The nice side-effect of building on Ethereum is that we at no point control any funds. Said in another way, merchants are in complete control of their hard earned revenue. At any point in time, they can choose to withdraw their outstanding liquidity to their own wallets without any complicated settlement schedules, additional fees and most of all permission.

Our aim is to provide merchants with a similar experience of accepting payments that they would be used to in terms of plugins for various e-commerce platforms, APIs for custom integrations, SDKs for simplifying the integration process and an open source interface to manage their payments and refunds from.

Apps#

Flash Loans are very easily accessible through a neat interface:

function borrow(address sender, uint256 amount, bytes calldata data)

More details can be found in the Flash Loans guide and Borrower Reference.

The concept of "triggering" a smart contract by conforming to an interface led us to think about a new interface with a different use case. What if you could trigger an entire suite of smart contracts after a payment has been made? Developers that are interested in selling items online (NFTs, subscriptions, physical goods etc), raising funds through ICOs or even things we haven't thought about yet, can all do so now without having to worry about the payment acceptance side. This is now neatly encapsulated in the afterPay callback:

function afterPay(address sender, address token, uint256 amount, bytes calldata data) external

The basic idea is as follows: After a customer has transferred the required tokens into the pool but before any liquidity tokens are minted for the merchant, the smart contract triggers the function described above. This calls the developer's smart contracts through which they can decide whether the customer has paid enough, paid with an acceptable token and any additional business logic they deem necessary before transfering the purchased item to the customer. Most importantly, the developer can revert the entire transaction at any point returning all funds back to the customer if they choose to abort the transaction.

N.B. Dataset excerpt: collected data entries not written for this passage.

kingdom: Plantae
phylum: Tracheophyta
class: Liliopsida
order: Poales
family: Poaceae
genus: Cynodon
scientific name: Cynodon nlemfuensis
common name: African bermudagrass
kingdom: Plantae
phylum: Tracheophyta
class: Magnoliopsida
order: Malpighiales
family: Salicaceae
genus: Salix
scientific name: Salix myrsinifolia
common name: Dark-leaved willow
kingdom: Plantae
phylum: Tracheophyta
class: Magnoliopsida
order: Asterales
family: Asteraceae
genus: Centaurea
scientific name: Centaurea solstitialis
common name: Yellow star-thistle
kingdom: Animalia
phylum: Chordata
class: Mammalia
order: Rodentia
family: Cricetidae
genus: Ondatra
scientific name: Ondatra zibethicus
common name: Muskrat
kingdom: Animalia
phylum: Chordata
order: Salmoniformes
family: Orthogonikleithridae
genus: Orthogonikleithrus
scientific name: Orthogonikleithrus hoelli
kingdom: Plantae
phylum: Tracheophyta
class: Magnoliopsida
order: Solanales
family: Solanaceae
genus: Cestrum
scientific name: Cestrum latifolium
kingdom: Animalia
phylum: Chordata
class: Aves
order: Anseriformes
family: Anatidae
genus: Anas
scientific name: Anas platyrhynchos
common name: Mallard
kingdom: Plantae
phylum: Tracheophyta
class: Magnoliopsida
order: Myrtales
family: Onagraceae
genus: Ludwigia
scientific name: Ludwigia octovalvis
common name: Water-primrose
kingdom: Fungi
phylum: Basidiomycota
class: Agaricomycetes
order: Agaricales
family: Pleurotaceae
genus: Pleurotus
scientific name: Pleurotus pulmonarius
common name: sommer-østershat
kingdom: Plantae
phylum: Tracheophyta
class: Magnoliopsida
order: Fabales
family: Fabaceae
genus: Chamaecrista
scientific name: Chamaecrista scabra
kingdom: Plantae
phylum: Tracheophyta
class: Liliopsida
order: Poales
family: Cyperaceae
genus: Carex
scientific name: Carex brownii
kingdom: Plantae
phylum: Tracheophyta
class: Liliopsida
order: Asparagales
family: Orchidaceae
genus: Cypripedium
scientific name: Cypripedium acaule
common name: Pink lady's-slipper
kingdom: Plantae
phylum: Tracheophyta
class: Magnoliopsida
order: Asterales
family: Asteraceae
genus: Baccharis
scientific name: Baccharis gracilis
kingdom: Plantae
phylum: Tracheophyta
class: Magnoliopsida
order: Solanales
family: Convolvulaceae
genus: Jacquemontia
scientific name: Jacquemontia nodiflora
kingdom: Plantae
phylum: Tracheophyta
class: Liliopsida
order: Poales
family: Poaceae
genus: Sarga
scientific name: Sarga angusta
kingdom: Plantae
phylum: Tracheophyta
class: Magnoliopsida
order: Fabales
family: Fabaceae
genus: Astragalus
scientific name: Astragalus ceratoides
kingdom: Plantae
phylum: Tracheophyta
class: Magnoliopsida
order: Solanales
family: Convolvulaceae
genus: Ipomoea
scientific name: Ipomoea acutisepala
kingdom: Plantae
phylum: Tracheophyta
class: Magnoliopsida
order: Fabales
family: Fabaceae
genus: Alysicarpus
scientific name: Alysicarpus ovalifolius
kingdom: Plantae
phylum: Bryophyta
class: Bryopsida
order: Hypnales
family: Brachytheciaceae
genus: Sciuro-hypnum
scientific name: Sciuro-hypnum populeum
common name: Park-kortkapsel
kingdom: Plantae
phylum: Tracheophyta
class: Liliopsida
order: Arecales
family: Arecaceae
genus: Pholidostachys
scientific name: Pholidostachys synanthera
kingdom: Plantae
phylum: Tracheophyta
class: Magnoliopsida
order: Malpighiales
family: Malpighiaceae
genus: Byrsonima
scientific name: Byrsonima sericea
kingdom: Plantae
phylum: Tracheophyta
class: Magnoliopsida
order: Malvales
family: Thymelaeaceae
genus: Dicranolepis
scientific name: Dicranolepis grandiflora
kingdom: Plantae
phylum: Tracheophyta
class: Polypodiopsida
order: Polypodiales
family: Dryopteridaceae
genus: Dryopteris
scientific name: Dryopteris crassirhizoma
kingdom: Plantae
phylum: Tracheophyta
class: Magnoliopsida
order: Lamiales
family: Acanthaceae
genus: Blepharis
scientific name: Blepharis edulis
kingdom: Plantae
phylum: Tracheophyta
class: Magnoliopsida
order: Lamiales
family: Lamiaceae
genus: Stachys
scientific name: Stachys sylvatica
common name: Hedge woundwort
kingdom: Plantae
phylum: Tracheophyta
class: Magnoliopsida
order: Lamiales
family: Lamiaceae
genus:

Flash Apps are very early in development and quite frankly are risky at the moment. Customers interacting with Flash Apps, should be absolutely certain that they trust the code written before making a payment since any nefarious actor can take the funds without actually honoring the purchase (although this problem exists in traditional finance as well).

However, we see Flash Apps evolving into a marketplace or App Store of sorts where the community hand picks their favorite apps and lists them under a common standard. This way, customers have more confidence in picking the apps they wish to interact with.

While this is still in early development, you can read more about how to use Flash Apps over here.

Epilogue#

We're very interested with working with developers, businesses, and the wider community in general to build the future of payments on Web 3.0. While it's still early, SFPY is available to use today in a beta phase. We would appreciate any feedback you have!